Indeed, when the Saxe case went to trial in 2005, the judge ruled in favor of Metro State. Although faculty handbooks, like other employment handbooks, can be deemed to constitute employment contracts, the 1994 faculty handbook at Metro specifically provided that its provisions could be altered, and state law also allowed the college’s board to make changes. Since the 2003 handbook didn’t take away tenure itself–or the right not to be fired except for cause or as part of a reduction in force–the professors couldn’t argue that they had been legally harmed the changes, the court ruled.
It was only when the case got to the Colorado Court of Appeals in 2007 that the idea of “vested rights” protected by the Colorado Constitution came into play. The state’s constitution bars state officials (including the trustees of public colleges) from depriving Colorado residents of “vested rights” even if the officials’ actions are sanctioned by contract or law. Under Colorado case law, a right is “vested” if three factors are present: the right advances a “public interest,” the official act “defeats” the reasonable expectations of the affected individuals,” and the act “surprises” people who have relied on a contrary state of affairs. The appeals court then sent the case back to the lower court for a ruling on the vested-rights issue—based on the AAUP-channeling trial testimony of Matthew Finkin. Haglund ruled that the AAUP’s definition of tenure was evidence of an “industry standard” of no-firing on which Metro State professors were entitled to rely no matter what their faculty handbook said.
Haglund’s ruling is good news for the AAUP, and it is presumably good news for tenured professors everywhere, many of whom are undoubtedly worried about layoffs in these days of shrunken endowments and tight state budgets. Ultimately, however, the ruling is likely to be bad news for any academic who would like to get tenure someday, along with its prestige and job protections.
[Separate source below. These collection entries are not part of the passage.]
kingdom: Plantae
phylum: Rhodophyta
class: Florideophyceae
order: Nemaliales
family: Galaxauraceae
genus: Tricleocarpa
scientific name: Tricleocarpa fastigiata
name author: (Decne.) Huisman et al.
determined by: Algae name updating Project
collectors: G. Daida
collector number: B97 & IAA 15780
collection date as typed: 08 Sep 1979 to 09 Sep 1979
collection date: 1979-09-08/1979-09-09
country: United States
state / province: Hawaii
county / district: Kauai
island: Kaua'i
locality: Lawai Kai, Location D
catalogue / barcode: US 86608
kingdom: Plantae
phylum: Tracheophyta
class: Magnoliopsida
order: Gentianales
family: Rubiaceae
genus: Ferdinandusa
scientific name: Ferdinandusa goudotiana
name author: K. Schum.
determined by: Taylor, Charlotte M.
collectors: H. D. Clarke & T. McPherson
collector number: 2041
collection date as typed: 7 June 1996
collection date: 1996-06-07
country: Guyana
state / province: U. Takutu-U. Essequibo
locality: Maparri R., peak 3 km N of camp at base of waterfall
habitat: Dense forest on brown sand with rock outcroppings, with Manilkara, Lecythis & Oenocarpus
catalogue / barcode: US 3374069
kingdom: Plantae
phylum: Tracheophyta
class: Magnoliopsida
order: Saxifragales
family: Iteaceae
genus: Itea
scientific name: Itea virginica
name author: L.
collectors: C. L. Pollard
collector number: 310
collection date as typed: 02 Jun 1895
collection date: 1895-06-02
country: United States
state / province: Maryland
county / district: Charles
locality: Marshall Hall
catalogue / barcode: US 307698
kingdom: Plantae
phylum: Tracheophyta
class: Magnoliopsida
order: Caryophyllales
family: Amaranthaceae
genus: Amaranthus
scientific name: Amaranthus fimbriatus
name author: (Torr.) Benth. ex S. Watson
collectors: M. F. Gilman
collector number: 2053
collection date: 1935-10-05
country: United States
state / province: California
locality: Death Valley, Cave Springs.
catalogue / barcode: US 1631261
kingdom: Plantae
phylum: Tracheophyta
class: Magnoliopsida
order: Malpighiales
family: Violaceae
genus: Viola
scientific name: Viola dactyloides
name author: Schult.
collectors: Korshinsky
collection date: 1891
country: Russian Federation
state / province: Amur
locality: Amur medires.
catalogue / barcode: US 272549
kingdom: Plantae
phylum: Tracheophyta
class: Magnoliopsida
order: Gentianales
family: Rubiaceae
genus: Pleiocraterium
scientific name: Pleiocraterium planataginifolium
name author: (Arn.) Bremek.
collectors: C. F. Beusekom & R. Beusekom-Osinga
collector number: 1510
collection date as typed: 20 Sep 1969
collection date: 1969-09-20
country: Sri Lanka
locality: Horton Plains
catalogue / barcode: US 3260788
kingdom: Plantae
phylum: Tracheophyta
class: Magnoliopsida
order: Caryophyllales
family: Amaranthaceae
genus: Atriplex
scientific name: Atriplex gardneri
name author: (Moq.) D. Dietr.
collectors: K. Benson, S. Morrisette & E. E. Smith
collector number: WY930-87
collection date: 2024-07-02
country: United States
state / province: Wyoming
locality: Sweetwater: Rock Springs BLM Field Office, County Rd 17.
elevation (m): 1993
According to the U.S. Department of Education, only 32 percent of instructors at college and universities in America either had tenure or were on a tenure track in 2005, compared with 56 percent in 1975. A full 48 percent of college teachers were part-time employees in 2005. If Judge Haglund’s opinion—that a “flexible’ tenure system is “oxymoronic”—becomes adopted by other judges as the law of the land, expect to see increasing numbers of college administrators opting for flexibility and that 32 percent figure looking like a nostalgic remnant from a golden age.